## COMPRUEBA TU COMPRENSIÓN
1: Reproduce al pie de la letra el pasaje del texto sobre el Leviatán comprendido entre "El Estado es" y "contemplan su rostro.", ambos incluidos.
2: Por favor, retoma el texto sobre el Leviatán y prosíguelo a partir de su última oración.

## FRAGMENTO PARA LEER
>>
Al contrario de resolver, estanca el sistema de salud, descalifica y se crea enemigos, en tanto ignora la gravedad del coronavirus
CIUDAD DE MÉXICO .- Los monstruos son anomalías, seres desproporcionados cuya presencia no augura cosas buenas. Son, en la literatura, metáforas del mal que, de alguna forma, simbolizan lo que los griegos llamaban hybris (una palabra casi intraducible que contiene el sentido de desmesura, soberbia, lo que sobrepasa una justa medida). Medén agan (“Nada con exceso”), dice el oráculo de Delfos previniéndonos contra ella, cuya presencia, semejante a los monstruos, genera tragedias.
El Estado es un monstruo —“el más frío de los monstruos fríos”, dijo Nietzsche— cuya mentira, “que se desliza de su boca es: ‘Yo, el Estado, soy el pueblo’”. No en vano Hobbes, en alusión al inhumano monstruo marino descrito en el capítulo 41 del Libro de Job, lo llamó El Leviatán, cuya figura, imaginada por Abraham Bosse, aparece en el frontispicio de la primera edición: un gigantesco rey de rostro hierático, que emerge detrás de las colinas armado con un báculo y una espada —símbolos de la soberanía y del uso legítimos de la violencia—, cuyo cuerpo está hecho de miles de seres humanos que, sometidos a él, contemplan su rostro.
Hace tiempo, sin embargo, que el monstruo comenzó a enfermar y su cuerpo a fracturarse en muchas violencias. Una monstruosidad conformada por el sometimiento de todos mediante el monopolio de la fuerza, tarde o temprano termina por devorarse a sí misma. Al igual que las estrellas o los átomos de uranio —dice Leopold Kohr— se desintegran porque la materia, de la que están compuestos, intentó expandirse más allá de sus límites, el cuerpo del Leviatán “se enferma con la fiebre de la agresión, la brutalidad, el colectivismo o la idiotez masiva (…) porque a los seres humanos se les desproporcionó y soldó en unidades sobreconcentradas, tales como turbas, sindicatos, cárteles o grande poderes”.
Figuras metafóricas que dan miedo
Contra esa evidencia, AMLO, que al asumir el rostro del Leviatán ha perdido su proporción humana, pretende sanar al monstruo concentrando poder, intentando regresar al Estado a esa fase en que el monopolio de la violencia prometía controlarla y desterrarla del cuerpo social, a esa época, en que su monstruosidad, como en la ilustración de Abraham Bosse, tenía el rostro de un rey soberano. De allí su obsesión por el respeto a la investidura.
<<
## MATERIAL PROPORCIONADO
>>
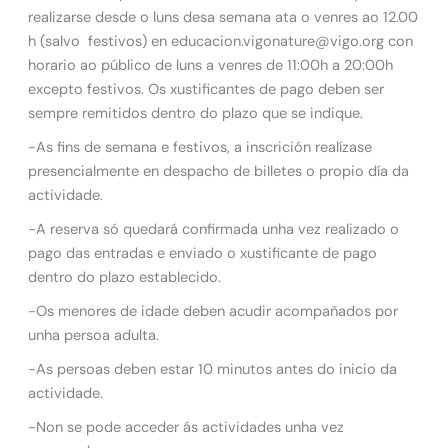
realizarse desde o luns desa semana ata o venres ao 12.00
h (salvo festivos) en educacion.vigonature@vigo.org con
horario ao público de luns a venres de 11:00h a 20:00h
excepto festivos. Os xustificantes de pago deben ser
sempre remitidos dentro do plazo que se indique.
-As fins de semana e festivos, a inscrición realízase
presencialmente en despacho de billetes o propio día da
actividade.
-A reserva só quedará confirmada unha vez realizado o
pago das entradas e enviado o xustificante de pago
dentro do plazo establecido.
-Os menores de idade deben acudir acompañados por
unha persoa adulta.
-As persoas deben estar 10 minutos antes do inicio da
actividade.
-Non se pode acceder ás actividades unha vez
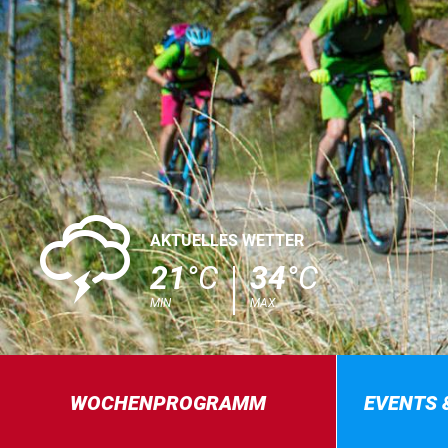
0
AKTUELLES WETTER
21
°C
34
°C
MIN
MAX
WOCHENPROGRAMM
EVENTS 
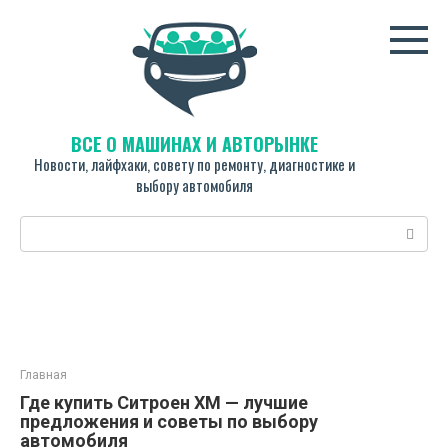
Перейти
к
контенту
ВСЁ О МАШИНАХ И АВТОРЫНКЕ
Новости, лайфхаки, совету по ремонту, диагностике и
выбору автомобиля
Поиск:
Главная
Где купить Ситроен XM — лучшие
предложения и советы по выбору
автомобиля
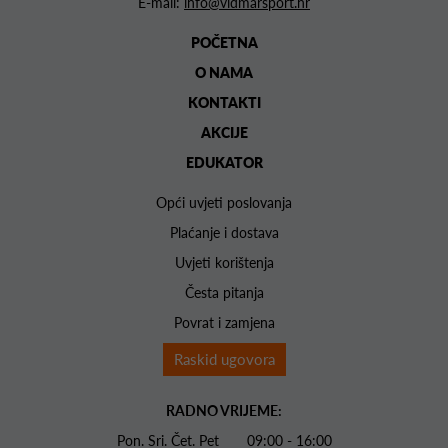
E-mail:
info@vidmarsport.hr
POČETNA
O NAMA
KONTAKTI
AKCIJE
EDUKATOR
Opći uvjeti poslovanja
Plaćanje i dostava
Uvjeti korištenja
Česta pitanja
Povrat i zamjena
Raskid ugovora
RADNO VRIJEME:
Pon. Sri. Čet. Pet 09:00 - 16:00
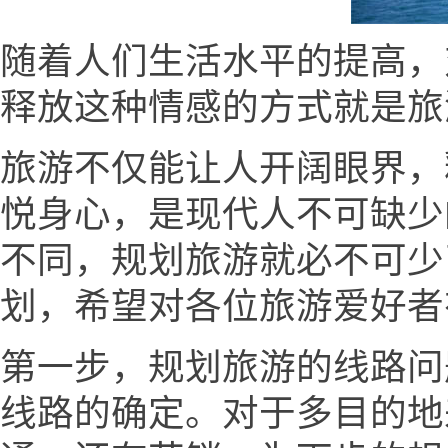
随着人们生活水平的提高，
释放这种情感的方式就是旅
旅游不仅能让人开阔眼界，
悦身心，是现代人不可缺少
不同，规划旅游就必不可少
划，希望对各位旅游爱好者
第一步，规划旅游的线路问
线路的确定。对于多目的地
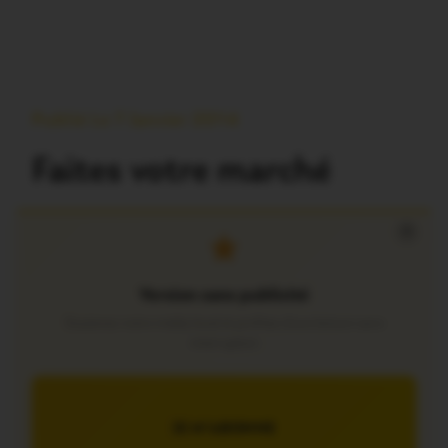
Publié Le 7 Janvier 2014
Faites votre marché
×
Version sans publicité
Soutenez notre média local et profitez d’une lecture sans
interruption
JE M’ABONNE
<<
## RESPUESTAS DEL EJERCICIO
1:
El Estado es un monstruo —“el más frío de los monstruos fríos”, dijo Nietzsche— cuya mentira, “que se desliza de su boca es: ‘Yo, el Estado, soy el pueblo’”. No en vano Hobbes, en alusión al inhumano monstruo marino descrito en el capítulo 41 del Libro de Job, lo llamó El Leviatán, cuya figura, imaginada por Abraham Bosse, aparece en el frontispicio de la primera edición: un gigantesco rey de rostro hierático, que emerge detrás de las colinas armado con un báculo y una espada —símbolos de la soberanía y del uso legítimos de la violencia—, cuyo cuerpo está hecho de miles de seres humanos que, sometidos a él, contemplan su rostro.

2:
Lejos, sin embargo, de sanarlo, su desmesura se suma a las incontrolables violencias desprendidas de su cuerpo. So pretexto de controlarlas —atacando lo que para él es su origen: la corrupción—, se suma a ellas y las aumenta: destruye el sistema de salud, descalifica y acusa de enemigos a las víctimas que las violencias del monstruo genera, ignora la gravedad del coronavirus e incentiva su contagio, insulta a quienes lo critican, invade los territorios autónomos e impone proyectos neoliberales que arruinan culturas y medioambiente. Investido con la frialdad del Estado se mimetiza con su mentira: “Yo, Andrés Manuel, el Estado, soy el pueblo y concentro la verdad”. Nadie de los que lo rodean, como un remanente de la monstruosidad de su cuerpo, osa contradecirlo. Fieles a una ancestral cultura de la abyección, ejecutan sus caprichos, haciendo que el cuerpo social se deslice hacia catástrofes cada vez más incontrolables.
El Leviatán está enfermo, grave. Es una monstruosidad histórica que, como tal, está destinada a morir. Quererlo sanar, devolverlo, como pretende AMLO, a la condición imaginada por Hobbes, es aumentar su gravedad.
Contra la desmesura, la proporción, la medida, la escala humana de la que habla la sabiduría griega y a la que las autonomías de los pueblos indígenas llaman. Contra la violencia fracturada del Leviatán, llena de ambición y control, el reconocimiento humilde de la proporción humana, donde las relaciones de hospitalidad, de solidaridad, de vida común.